Playing Peekaboo
Wednesday, June 10th, 2009
For many years, a network of right-wing “think tanks” and organizations have worked toward two major goals: (1) The deregulation of all manner of businesses, from financial institutions to factories to farms; and (2) “tort reform,” a means to protect businesses from personal injury liability. And yes, you should assume there is big corporate money funding these goals.

Workplace safety regulation and the right to sue for damages in court are both critical issues to people suffering from mesothelioma and other asbestos-related diseases. Most exposure to asbestos occurs in workplaces, and many people suffering diseases caused by asbestos exposure rely on the tort system to get the money they need to take care of themselves and their families.
With that in mind — among the cases that will be heard by the U.S. Supreme Court next term will be a challenge to the Sarbanes-Oxley corporate accountability law. According to Jonathan Rauch, writing for National Journal, this challenge began at a 2005 meeting at the American Enterprise Institute (AEI) in Washington. Organizations represented at this meeting included the Competitive Enterprise Institute (CEI; “dedicated to free enterprise and limited government”); and the Free Enterprise Fund, a 501(c)4 activist group with multiple ties to the right-wing Club for Growth. All of these organizations work tirelessly for deregulation and “tort reform.”
The Sarbanes-Oxley Act was created in 2002 in the wake of a number of corporate scandals, notably the failure of Enron. Among other provisions, Sarbanes-Oxley established the Public Company Accounting Oversight Board to set and enforce standards for accountants who audit corporations’ books. Called “Peekaboo” for short, the board is a private, nonprofit corporation whose members are appointed by the Securities and Exchange Commission. In other words, it is an independent regulatory body accountable only to another independent regulatory body.
Jonathan Rauch writes that the attendees of the 2005 AEI meeting thought the Peekaboo board is a “constitutional monster.” I think it’s more likely the attendees were looking for a way to dismantle Sarbanes-Oxley altogether, and Peekaboo seemed the Act’s most vulnerable spot.
In their minds, Sarbanes-Oxley is a hindrance to the creation of wealth.
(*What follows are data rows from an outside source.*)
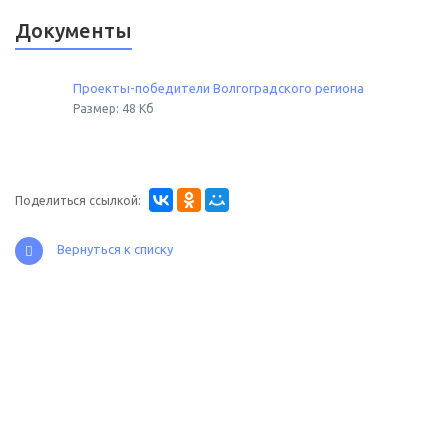
Документы
Проекты-победители Волгоградского региона
Размер: 48 Кб
Поделиться ссылкой:
Вернуться к списку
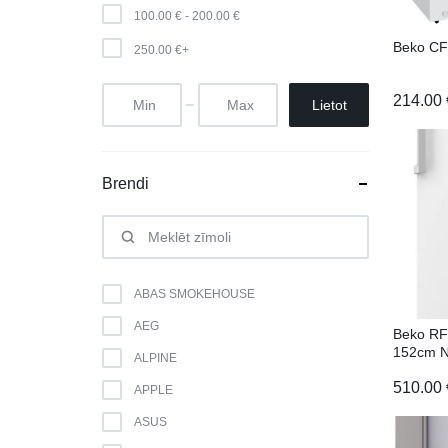
100.00
€
-
200.00
€
Beko C
250.00
€
+
214.00
Lietot
Brendi
ABAS SMOKEHOUSE
AEG
Beko R
152cm N
ALPINE
510.00
APPLE
ASUS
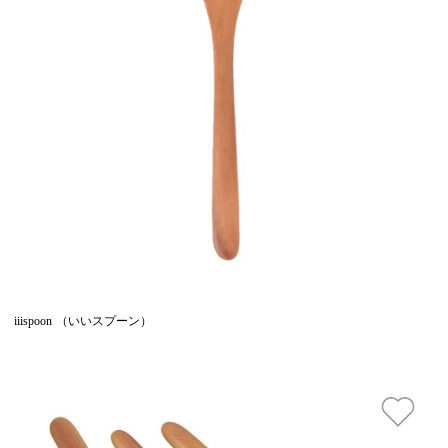
iiispoon （いいスプーン）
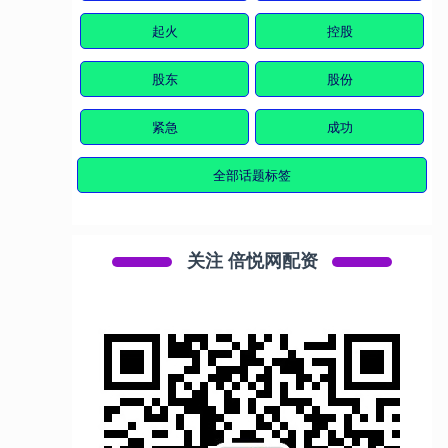
起火
控股
股东
股份
紧急
成功
全部话题标签
关注 倍悦网配资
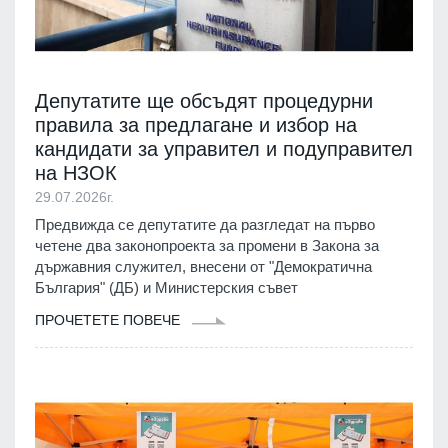
Депутатите ще обсъдят процедурни
правила за предлагане и избор на
кандидати за управител и подуправител
на НЗОК
29.07.2026г.
Предвижда се депутатите да разгледат на първо
четене два законопроекта за промени в Закона за
държавния служител, внесени от "Демократична
България" (ДБ) и Министерския съвет
ПРОЧЕТЕТЕ ПОВЕЧЕ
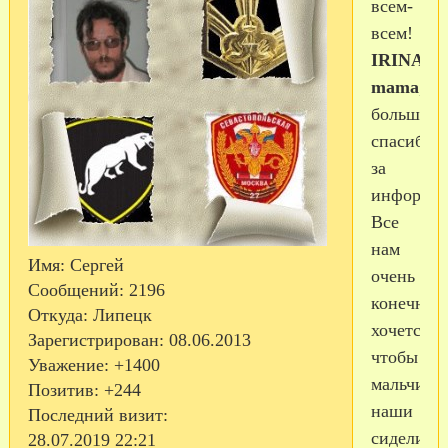
всем-
всем!
IRINA
mama
,
большое
спасибо
за
информа
Все
нам
Имя:
Сергей
очень
Сообщений:
2196
конечно
Откуда:
Липецк
хочется,
Зарегистрирован
: 08.06.2013
чтобы
Уважение:
+1400
мальчиш
Позитив:
+244
наши
Последний визит:
сидели
28.07.2019 22:21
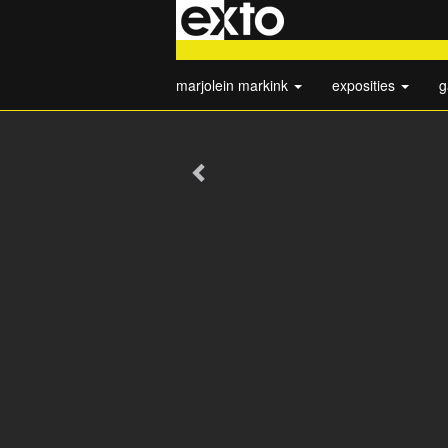
marjolein markink
exposities
g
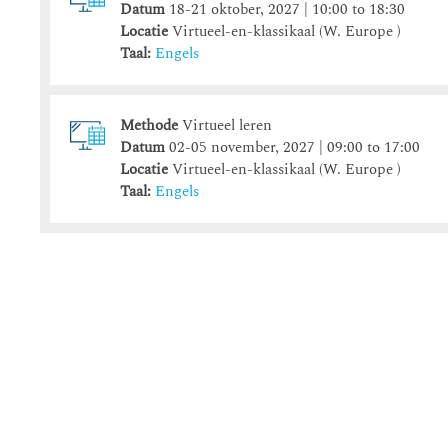
Datum
18-21 oktober, 2027 | 10:00 to 18:30
Locatie
Virtueel-en-klassikaal (W. Europe )
Taal:
Engels
Methode
Virtueel leren
Datum
02-05 november, 2027 | 09:00 to 17:00
Locatie
Virtueel-en-klassikaal (W. Europe )
Taal:
Engels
For example, in this 2002 AEI opinion piece, Sarbanes-Oxley was blamed for sluggish economic growth. The “Sarbanes-Oxley Act and the stock exchange regulations it has spawned,” it says, “have altered the composition and dynamics of corporate boards in ways that discourage risk-taking.” Given last year’s financial sector meltdown, one suspects Sarbanes-Oxley didn’t discourage risk-taking enough.
But in 2002, the “free market” enthusiasts were baffled why aggressive tax cuts and low interest rates were not significantly stimulating the economy. How could that be? Wait, we know the reason! It must be the fault of Sarbanes-Oxley!
In February 2006, a federal district court was asked to strike down Peekaboo as unconstitutional. The federal district court “slapped down the case on summary judgment,” says Rauch. A D.C. Circuit Court of Appeals agreed with the federal district court, 2-1. But on May 18 the U.S. Supreme Court agreed to hear the case.
Rauch writes that a constitutional argument can be made against Peekaboo. An independent agency whose members are answerable only to another independent agency is unprecedented. The four “conservative” judges of the Court — Roberts, Alito, Scalia and Thomas — are likely to decide Peekaboo is unconstitutional. Might a fifth judge feel the same way?
However, even if the justices decide Peekaboo is afoul of the Constitution, this will not likely end Sarbanes-Oxley. It probably won’t even end Peekaboo, Rauch says. “What it might do is force Congress to rewrite the law — for instance, by making the board subject to White House appointment and Senate confirmation. If so, only a few accountants and law professors would notice the difference,” Rauch writes.
Making Peekaboo more accountable to the White House and Senate probably is not the result the “limited government” AEI group had in mind. They might find themselves winning a battle but losing a war.